▶ _Your task_
Rewrite the extracted text of every entry with each "Hielo" changed to "Nieve" and all other wording left as is. Leave the pictures out of your answer.

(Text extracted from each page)

=-=-=

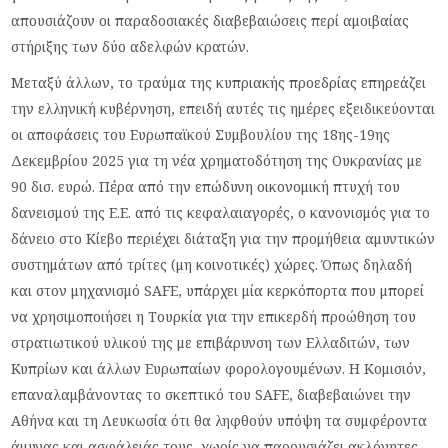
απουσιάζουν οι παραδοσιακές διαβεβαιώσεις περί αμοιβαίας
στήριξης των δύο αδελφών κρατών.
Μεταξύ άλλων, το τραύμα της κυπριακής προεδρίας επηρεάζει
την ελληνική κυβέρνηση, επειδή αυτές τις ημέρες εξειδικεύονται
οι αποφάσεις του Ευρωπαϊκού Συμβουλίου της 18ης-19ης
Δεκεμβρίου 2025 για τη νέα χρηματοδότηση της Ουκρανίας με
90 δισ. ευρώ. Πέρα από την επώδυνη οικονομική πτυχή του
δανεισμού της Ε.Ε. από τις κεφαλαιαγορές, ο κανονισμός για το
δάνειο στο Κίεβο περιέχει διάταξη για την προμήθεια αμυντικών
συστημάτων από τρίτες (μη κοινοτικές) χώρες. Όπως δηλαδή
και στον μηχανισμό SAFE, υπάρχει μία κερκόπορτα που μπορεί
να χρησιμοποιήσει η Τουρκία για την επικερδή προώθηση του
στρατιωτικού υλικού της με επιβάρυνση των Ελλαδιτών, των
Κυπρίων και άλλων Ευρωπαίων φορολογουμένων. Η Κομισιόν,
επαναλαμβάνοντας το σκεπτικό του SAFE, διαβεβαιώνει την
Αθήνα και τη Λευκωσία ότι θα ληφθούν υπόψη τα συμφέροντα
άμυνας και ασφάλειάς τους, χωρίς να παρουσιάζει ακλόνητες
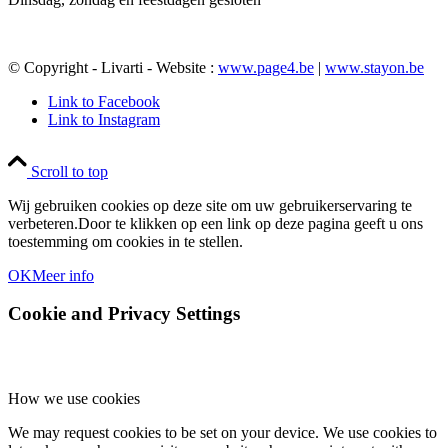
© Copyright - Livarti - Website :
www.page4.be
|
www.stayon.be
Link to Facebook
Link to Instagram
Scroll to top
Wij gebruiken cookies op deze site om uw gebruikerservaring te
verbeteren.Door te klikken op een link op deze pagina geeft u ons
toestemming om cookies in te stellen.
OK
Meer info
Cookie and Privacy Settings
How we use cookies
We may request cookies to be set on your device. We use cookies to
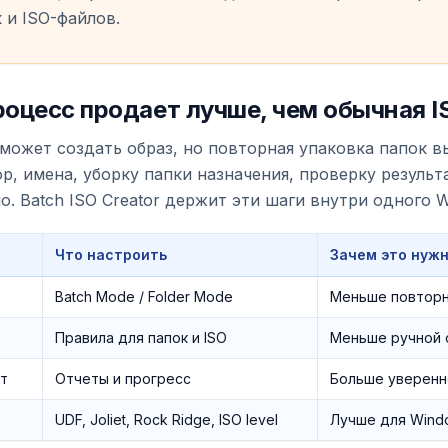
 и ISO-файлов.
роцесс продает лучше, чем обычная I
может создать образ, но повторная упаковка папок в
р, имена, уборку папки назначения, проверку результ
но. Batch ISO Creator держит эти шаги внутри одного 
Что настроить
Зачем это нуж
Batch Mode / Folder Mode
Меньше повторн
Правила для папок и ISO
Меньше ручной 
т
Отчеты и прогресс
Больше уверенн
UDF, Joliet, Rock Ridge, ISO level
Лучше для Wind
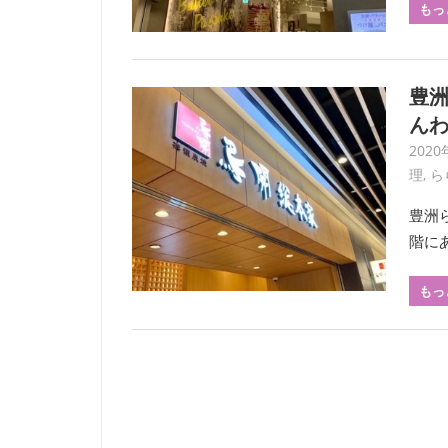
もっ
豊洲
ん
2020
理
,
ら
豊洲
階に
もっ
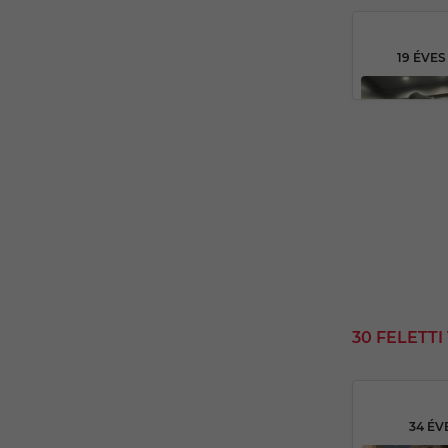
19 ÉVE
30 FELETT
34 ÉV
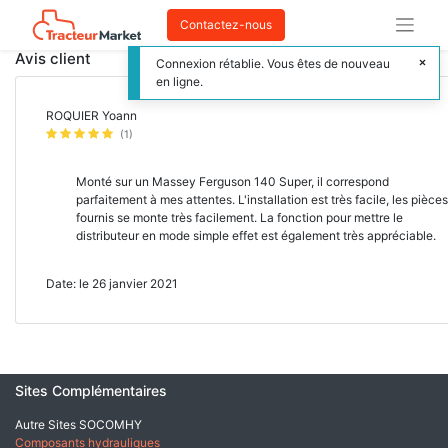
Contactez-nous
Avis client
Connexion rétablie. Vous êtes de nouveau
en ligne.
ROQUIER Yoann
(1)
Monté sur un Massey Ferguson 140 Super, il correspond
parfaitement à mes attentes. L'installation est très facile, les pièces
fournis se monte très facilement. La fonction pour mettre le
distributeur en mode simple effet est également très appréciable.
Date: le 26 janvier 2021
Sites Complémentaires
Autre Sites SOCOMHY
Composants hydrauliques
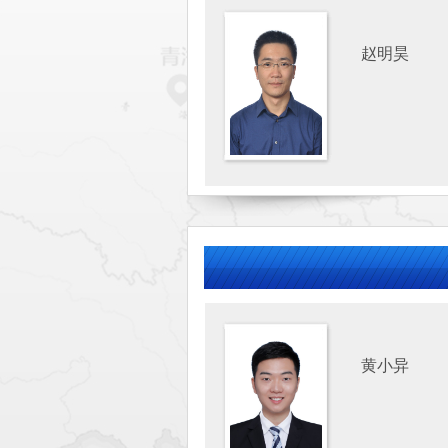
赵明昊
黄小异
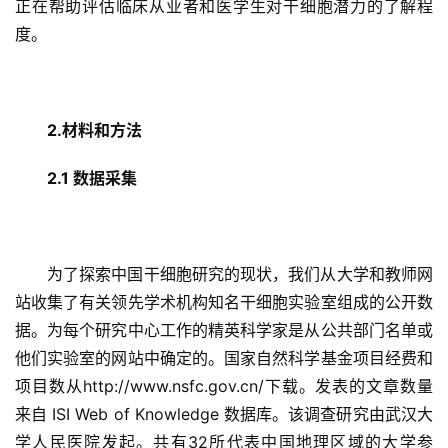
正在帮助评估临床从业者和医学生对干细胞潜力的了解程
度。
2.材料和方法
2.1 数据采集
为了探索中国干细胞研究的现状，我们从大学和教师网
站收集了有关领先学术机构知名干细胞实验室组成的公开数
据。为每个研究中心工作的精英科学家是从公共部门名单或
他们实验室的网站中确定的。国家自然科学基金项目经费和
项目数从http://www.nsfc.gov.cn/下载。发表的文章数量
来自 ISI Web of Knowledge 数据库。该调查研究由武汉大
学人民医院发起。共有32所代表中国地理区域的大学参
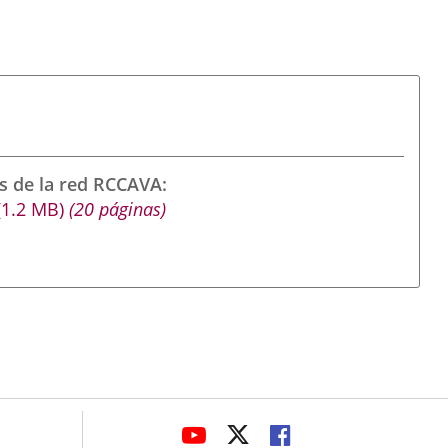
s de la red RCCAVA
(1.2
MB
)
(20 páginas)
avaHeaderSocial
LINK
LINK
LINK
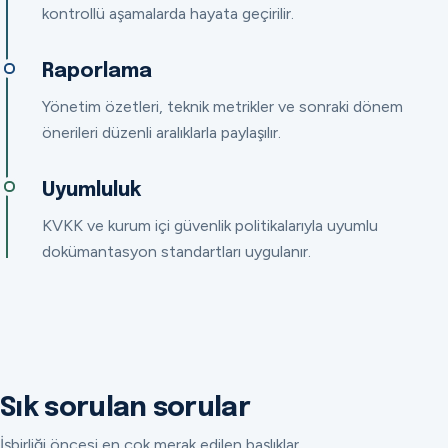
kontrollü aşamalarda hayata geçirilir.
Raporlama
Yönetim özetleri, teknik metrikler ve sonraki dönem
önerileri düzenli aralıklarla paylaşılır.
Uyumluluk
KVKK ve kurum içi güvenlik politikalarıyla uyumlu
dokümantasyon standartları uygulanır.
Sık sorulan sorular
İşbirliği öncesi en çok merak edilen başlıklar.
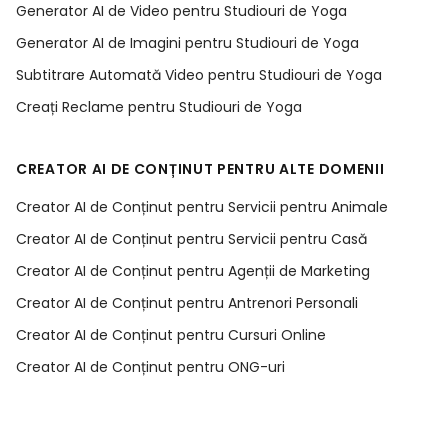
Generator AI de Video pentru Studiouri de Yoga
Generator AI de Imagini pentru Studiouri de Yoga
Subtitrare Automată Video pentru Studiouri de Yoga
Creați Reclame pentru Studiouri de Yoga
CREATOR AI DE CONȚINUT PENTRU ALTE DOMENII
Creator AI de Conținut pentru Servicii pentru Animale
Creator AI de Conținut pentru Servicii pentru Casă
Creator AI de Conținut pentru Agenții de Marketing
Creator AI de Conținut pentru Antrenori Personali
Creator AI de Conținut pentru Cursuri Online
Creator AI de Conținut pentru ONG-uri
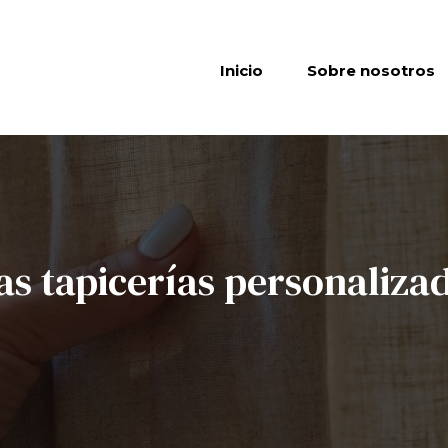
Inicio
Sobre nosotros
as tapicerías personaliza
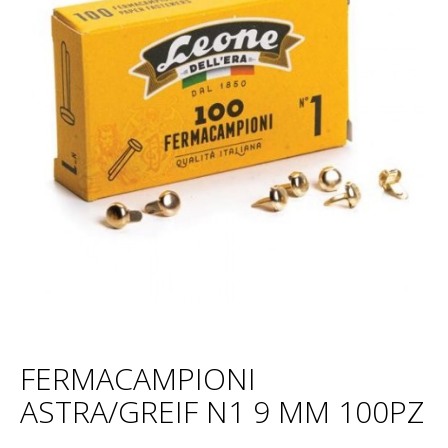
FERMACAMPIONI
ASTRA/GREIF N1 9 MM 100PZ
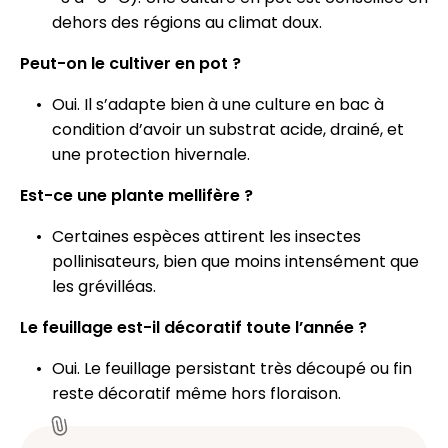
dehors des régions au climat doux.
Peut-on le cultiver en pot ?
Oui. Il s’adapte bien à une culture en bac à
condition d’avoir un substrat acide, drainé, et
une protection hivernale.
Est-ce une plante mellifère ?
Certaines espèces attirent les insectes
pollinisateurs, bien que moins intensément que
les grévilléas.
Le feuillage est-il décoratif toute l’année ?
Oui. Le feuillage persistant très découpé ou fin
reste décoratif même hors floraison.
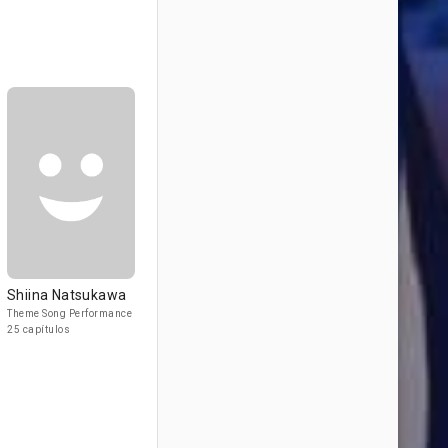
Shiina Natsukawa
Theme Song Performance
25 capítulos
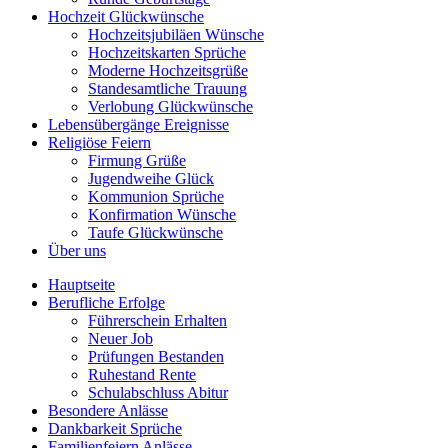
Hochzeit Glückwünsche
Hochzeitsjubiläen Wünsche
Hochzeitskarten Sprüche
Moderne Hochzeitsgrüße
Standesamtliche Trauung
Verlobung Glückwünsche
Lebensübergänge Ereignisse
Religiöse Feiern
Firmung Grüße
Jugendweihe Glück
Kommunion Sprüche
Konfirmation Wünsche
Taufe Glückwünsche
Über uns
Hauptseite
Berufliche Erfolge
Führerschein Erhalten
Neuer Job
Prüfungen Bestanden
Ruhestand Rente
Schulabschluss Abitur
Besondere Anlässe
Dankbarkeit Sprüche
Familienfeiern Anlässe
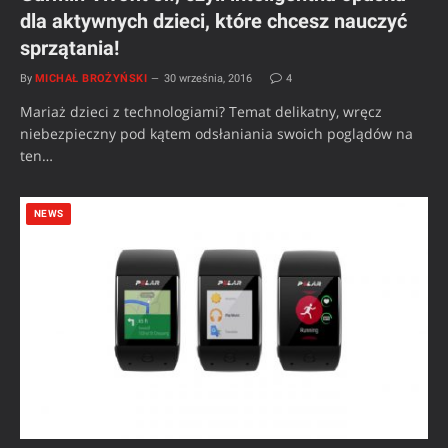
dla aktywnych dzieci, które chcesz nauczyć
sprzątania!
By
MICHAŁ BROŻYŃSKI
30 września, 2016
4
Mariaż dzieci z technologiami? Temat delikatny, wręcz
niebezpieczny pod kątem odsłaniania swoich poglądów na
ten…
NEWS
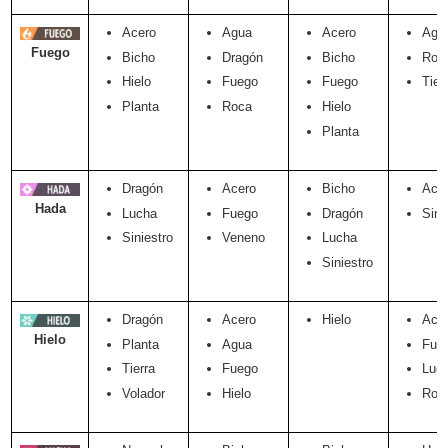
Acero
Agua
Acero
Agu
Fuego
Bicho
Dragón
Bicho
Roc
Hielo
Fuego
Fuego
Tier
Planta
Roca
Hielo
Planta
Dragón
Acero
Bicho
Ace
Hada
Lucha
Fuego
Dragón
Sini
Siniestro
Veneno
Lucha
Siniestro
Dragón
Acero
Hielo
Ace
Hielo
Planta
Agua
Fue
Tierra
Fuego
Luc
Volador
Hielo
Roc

=-=-=

▶ _Solved exercise_
απουσιάζουν οι παραδοσιακές διαβεβαιώσεις περί αμοιβαίας
στήριξης των δύο αδελφών κρατών.
Μεταξύ άλλων, το τραύμα της κυπριακής προεδρίας επηρεάζει
την ελληνική κυβέρνηση, επειδή αυτές τις ημέρες εξειδικεύονται
οι αποφάσεις του Ευρωπαϊκού Συμβουλίου της 18ης-19ης
Δεκεμβρίου 2025 για τη νέα χρηματοδότηση της Ουκρανίας με
90 δισ. ευρώ. Πέρα από την επώδυνη οικονομική πτυχή του
δανεισμού της Ε.Ε. από τις κεφαλαιαγορές, ο κανονισμός για το
δάνειο στο Κίεβο περιέχει διάταξη για την προμήθεια αμυντικών
συστημάτων από τρίτες (μη κοινοτικές) χώρες. Όπως δηλαδή
και στον μηχανισμό SAFE, υπάρχει μία κερκόπορτα που μπορεί
να χρησιμοποιήσει η Τουρκία για την επικερδή προώθηση του
στρατιωτικού υλικού της με επιβάρυνση των Ελλαδιτών, των
Κυπρίων και άλλων Ευρωπαίων φορολογουμένων. Η Κομισιόν,
επαναλαμβάνοντας το σκεπτικό του SAFE, διαβεβαιώνει την
Αθήνα και τη Λευκωσία ότι θα ληφθούν υπόψη τα συμφέροντα
άμυνας και ασφάλειάς τους, χωρίς να παρουσιάζει ακλόνητες
© Copyright - Livarti - Website :
www.page4.be
|
www.stayon.be
Link to Facebook
Link to Instagram
Scroll to top
Wij gebruiken cookies op deze site om uw gebruikerservaring te
verbeteren.Door te klikken op een link op deze pagina geeft u ons
toestemming om cookies in te stellen.
OK
Meer info
Cookie and Privacy Settings
How we use cookies
We may request cookies to be set on your device. We use cookies to
 и ISO-файлов.
роцесс продает лучше, чем обычная I
может создать образ, но повторная упаковка папок в
р, имена, уборку папки назначения, проверку результ
но. Batch ISO Creator держит эти шаги внутри одного 
Что настроить
Зачем это нуж
Batch Mode / Folder Mode
Меньше повторн
Правила для папок и ISO
Меньше ручной 
т
Отчеты и прогресс
Больше уверенн
UDF, Joliet, Rock Ridge, ISO level
Лучше для Wind
もっ
豊洲
ん
2020
理
,
ら
豊洲
階に
もっ
19 ÉVE
30 FELETT
34 ÉV
Contactez-nous
Avis client
Connexion rétablie. Vous êtes de nouveau
en ligne.
ROQUIER Yoann
(1)
Monté sur un Massey Ferguson 140 Super, il correspond
parfaitement à mes attentes. L'installation est très facile, les pièces
fournis se monte très facilement. La fonction pour mettre le
distributeur en mode simple effet est également très appréciable.
Date: le 26 janvier 2021
Sites Complémentaires
Autre Sites SOCOMHY
Composants hydrauliques
赵明昊
黄小异
正在帮助评估临床从业者和医学生对干细胞潜力的了解程
度。
2.材料和方法
2.1 数据采集
为了探索中国干细胞研究的现状，我们从大学和教师网
站收集了有关领先学术机构知名干细胞实验室组成的公开数
据。为每个研究中心工作的精英科学家是从公共部门名单或
他们实验室的网站中确定的。国家自然科学基金项目经费和
项目数从http://www.nsfc.gov.cn/下载。发表的文章数量
来自 ISI Web of Knowledge 数据库。该调查研究由武汉大
学人民医院发起。共有32所代表中国地理区域的大学参
s de la red RCCAVA
(1.2
MB
)
(20 páginas)
avaHeaderSocial
LINK
LINK
LINK
kontrollü aşamalarda hayata geçirilir.
Raporlama
Yönetim özetleri, teknik metrikler ve sonraki dönem
önerileri düzenli aralıklarla paylaşılır.
Uyumluluk
KVKK ve kurum içi güvenlik politikalarıyla uyumlu
dokümantasyon standartları uygulanır.
Sık sorulan sorular
İşbirliği öncesi en çok merak edilen başlıklar.
Generator AI de Video pentru Studiouri de Yoga
Generator AI de Imagini pentru Studiouri de Yoga
Subtitrare Automată Video pentru Studiouri de Yoga
Creați Reclame pentru Studiouri de Yoga
CREATOR AI DE CONȚINUT PENTRU ALTE DOMENII
Creator AI de Conținut pentru Servicii pentru Animale
Creator AI de Conținut pentru Servicii pentru Casă
Creator AI de Conținut pentru Agenții de Marketing
Creator AI de Conținut pentru Antrenori Personali
Creator AI de Conținut pentru Cursuri Online
Creator AI de Conținut pentru ONG-uri
Inicio
Sobre nosotros
as tapicerías personaliza
FERMACAMPIONI
ASTRA/GREIF N1 9 MM 100PZ
dehors des régions au climat doux.
Peut-on le cultiver en pot ?
Oui. Il s’adapte bien à une culture en bac à
condition d’avoir un substrat acide, drainé, et
une protection hivernale.
Est-ce une plante mellifère ?
Certaines espèces attirent les insectes
pollinisateurs, bien que moins intensément que
les grévilléas.
Le feuillage est-il décoratif toute l’année ?
Oui. Le feuillage persistant très découpé ou fin
reste décoratif même hors floraison.
Shiina Natsukawa
Theme Song Performance
25 capítulos
Hochzeit Glückwünsche
Hochzeitsjubiläen Wünsche
Hochzeitskarten Sprüche
Moderne Hochzeitsgrüße
Standesamtliche Trauung
Verlobung Glückwünsche
Lebensübergänge Ereignisse
Religiöse Feiern
Firmung Grüße
Jugendweihe Glück
Kommunion Sprüche
Konfirmation Wünsche
Taufe Glückwünsche
Über uns
Hauptseite
Berufliche Erfolge
Führerschein Erhalten
Neuer Job
Prüfungen Bestanden
Ruhestand Rente
Schulabschluss Abitur
Besondere Anlässe
Dankbarkeit Sprüche
Familienfeiern Anlässe
dla aktywnych dzieci, które chcesz nauczyć
sprzątania!
By
MICHAŁ BROŻYŃSKI
30 września, 2016
4
Mariaż dzieci z technologiami? Temat delikatny, wręcz
niebezpieczny pod kątem odsłaniania swoich poglądów na
ten…
NEWS
Acero
Agua
Acero
Agu
Fuego
Bicho
Dragón
Bicho
Roc
Nieve
Fuego
Fuego
Tier
Planta
Roca
Nieve
Planta
Dragón
Acero
Bicho
Ace
Hada
Lucha
Fuego
Dragón
Sini
Siniestro
Veneno
Lucha
Siniestro
Dragón
Acero
Nieve
Ace
Nieve
Planta
Agua
Fue
Tierra
Fuego
Luc
Volador
Nieve
Roc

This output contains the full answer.